Elizabeth Buckner said she gave the devices to the students without instructions so they could discover them on their own.
BY ADAM GORLICK
There's a school in the small Palestinian city of Qalqilya where students are sharing stories about soccer games, friendships and confrontations with Israeli soldiers.
One fourth-grader recalls the day he and two other boys were caught herding sheep too close to an Israeli settlement. The youngest of the three hid behind a rock. The oldest – a 17-year-old – told the fourth-grader to run away, but he stayed close. After a few questions from the soldier, the three boys regrouped with an understanding that what they assumed was a safe area was now clearly off-limits.
It's a child's view of the tensions between Israelis and Palestinians, and one that Elizabeth Buckner hopes will be shared in classrooms on both sides of the border to encourage peace through understanding.
Buckner, a doctoral student at Stanford's School of Education, is spearheading a project to collect stories from Palestinian and Israeli children and turn them into audio slideshows that can be watched and listened to on handheld devices and distributed in the region's schools.
She's working with organizations that can broker deals between Israeli and Palestinian schools and help make the storytelling project part of each system's curriculum.

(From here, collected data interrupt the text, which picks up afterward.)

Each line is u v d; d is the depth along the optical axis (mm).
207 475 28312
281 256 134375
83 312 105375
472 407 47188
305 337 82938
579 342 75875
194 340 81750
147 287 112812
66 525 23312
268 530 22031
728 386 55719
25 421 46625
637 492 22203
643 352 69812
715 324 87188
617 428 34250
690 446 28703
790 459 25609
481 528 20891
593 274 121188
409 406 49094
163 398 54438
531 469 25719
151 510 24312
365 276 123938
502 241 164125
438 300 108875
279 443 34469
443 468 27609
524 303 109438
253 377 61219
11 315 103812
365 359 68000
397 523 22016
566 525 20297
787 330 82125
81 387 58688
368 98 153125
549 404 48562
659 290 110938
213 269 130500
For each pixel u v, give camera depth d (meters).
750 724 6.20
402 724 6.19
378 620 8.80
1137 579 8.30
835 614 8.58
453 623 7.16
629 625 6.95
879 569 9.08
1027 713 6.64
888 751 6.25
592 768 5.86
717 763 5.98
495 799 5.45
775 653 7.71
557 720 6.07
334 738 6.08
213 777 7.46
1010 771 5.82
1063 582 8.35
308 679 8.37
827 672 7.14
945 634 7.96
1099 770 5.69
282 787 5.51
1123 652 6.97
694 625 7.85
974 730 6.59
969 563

"I'm looking at mobile technology as a tool that could promote greater awareness between Israeli and Palestinian students," Buckner said. "It gives them stories from a personal perspective of the conflict."
The mobile devices include games that challenge players to use basic math skills, match shapes and strategize.
In a recent trip to Israel and the West Bank, Buckner and Paul Kim – the School of Education's chief technology officer – met with academics, peace advocates and school officials to discuss their ideas of using technology to foster positive relationships between Israeli and Palestinian children.
They also visited seven Palestinian schools and got students to record their stories on the handheld devices or write them down so they can be narrated and loaded on the machines later. The anecdotes ranged from humdrum tales of soccer games and picnics to stark descriptions of living in an unstable area.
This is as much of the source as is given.